Jacob Steeves and Ala Shaabana CO-founded Bittensor. They both have great academic backgrounds and working experience in the sector, working for Google and IBM. Jacob Steeves calls it ‘a continues machine learning library’. This library is accessible for everyone in a truly decentralized manner and will accelerate the adoption of AI.
Bittensor's vision is to create a pure market for artificial intelligence, an incentivized arena in which consumers and producers of this valuable commodity can interact in a trustless, open and transparent context.
Bittensor enables:
A novel, optimized strategy for the development and distribution of artificial intelligence technology by leveraging the possibilities of a distributed ledger. Specifically, its facilitation of open access/ownership, decentralized governance, and the ability to harness globally-distributed resources of computing power and innovation within an incentivized framework.
An open-source repository of machine intelligence, accessible to anyone, anywhere, thus creating the conditions for open and permission-less innovation on a global internet scale.
Distribution of rewards and network ownership to users in direct proportion to the value they have added.
The goal is to create a network on which information compounds, which means a new model doesn’t have to relearn everything a previous version of the same model already learned. When using the bittensor network there is also a value transfer from other models that don’t exist in a centralized AI silo. The new model is basically learning from all the models and their data available in the neural network.
With current models you can’t contribute to the model itself if you are not part of the company’s team. And the massive costs to run and train the models require that the network is gated and not open. You can only get access via APIs and with some limits.
With Bittensor, there is no need for relying on some employees or researchers at some big corporations anymore. Now everyone can contribute to and earn financial rewards in return. The idea is that models on Bittensor learns off each other, this helps increase the diversity of the models and makes them to be more robust. That way anyone can build an AI-based application on top of Bittensor in a much more efficient way.
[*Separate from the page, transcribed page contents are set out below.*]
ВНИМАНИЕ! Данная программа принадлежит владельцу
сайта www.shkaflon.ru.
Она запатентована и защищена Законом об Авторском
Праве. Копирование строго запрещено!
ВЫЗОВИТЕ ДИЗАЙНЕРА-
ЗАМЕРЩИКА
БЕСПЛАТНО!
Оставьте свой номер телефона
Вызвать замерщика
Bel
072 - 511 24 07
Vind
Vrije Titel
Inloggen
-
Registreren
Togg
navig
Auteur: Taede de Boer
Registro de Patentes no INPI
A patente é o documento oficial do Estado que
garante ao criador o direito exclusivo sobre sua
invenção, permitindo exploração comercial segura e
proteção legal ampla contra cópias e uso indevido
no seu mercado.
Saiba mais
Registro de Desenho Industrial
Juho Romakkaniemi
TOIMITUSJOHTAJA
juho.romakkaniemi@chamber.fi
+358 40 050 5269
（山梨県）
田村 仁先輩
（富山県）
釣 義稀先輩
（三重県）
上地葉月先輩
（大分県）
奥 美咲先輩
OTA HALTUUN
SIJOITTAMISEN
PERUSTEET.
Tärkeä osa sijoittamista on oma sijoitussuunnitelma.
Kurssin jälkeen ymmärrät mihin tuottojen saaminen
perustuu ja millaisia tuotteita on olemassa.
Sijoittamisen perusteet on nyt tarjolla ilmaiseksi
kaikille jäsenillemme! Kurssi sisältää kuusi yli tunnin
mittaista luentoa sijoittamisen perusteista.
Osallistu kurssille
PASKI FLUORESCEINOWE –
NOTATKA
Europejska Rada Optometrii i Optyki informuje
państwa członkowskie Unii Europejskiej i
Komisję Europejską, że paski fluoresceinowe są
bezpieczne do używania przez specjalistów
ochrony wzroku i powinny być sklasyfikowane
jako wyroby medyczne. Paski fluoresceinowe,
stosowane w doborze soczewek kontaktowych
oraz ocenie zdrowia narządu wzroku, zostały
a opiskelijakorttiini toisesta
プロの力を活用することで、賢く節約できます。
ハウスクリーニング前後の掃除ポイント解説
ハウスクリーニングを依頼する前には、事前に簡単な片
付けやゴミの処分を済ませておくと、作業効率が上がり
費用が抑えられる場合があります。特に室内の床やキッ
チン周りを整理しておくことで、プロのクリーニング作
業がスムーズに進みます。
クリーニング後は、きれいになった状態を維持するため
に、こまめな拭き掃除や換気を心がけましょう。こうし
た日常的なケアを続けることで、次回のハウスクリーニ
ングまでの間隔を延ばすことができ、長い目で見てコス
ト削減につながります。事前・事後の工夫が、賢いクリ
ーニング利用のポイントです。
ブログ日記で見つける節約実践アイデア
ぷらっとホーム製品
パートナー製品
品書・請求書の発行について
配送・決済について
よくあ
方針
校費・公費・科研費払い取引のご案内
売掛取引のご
Imagine you are training a model on how to recognize dog and you are located in Asia, you can also get your model exposed to a dataset of dogs from Africa, Europe etc. and now your model is more robust.
Tokenomics
TAO is the native coin of the network. Bittensor did a fair launch, with no ICO, no pre-mined coins, no team allocation. The team started mining TAO with everybody else.
TAO is also the governance token and incentive mechanism for the network. The tokenomics are inspired by Bitcoin and supply follows the same curve. The max supply of TAO is 21 million tokens and every 4 years there is a halving event (the first one in 2025). The current issued supply is ~4.2 million TAO. Full dilution on TAO will take over 100 years, just like BTC schedule.
Machine learning models train collaboratively and are rewarded in TAO according to the informational value they offer the collective. TAO also grants external access, allowing users to extract information from the network while tuning its activities to their needs.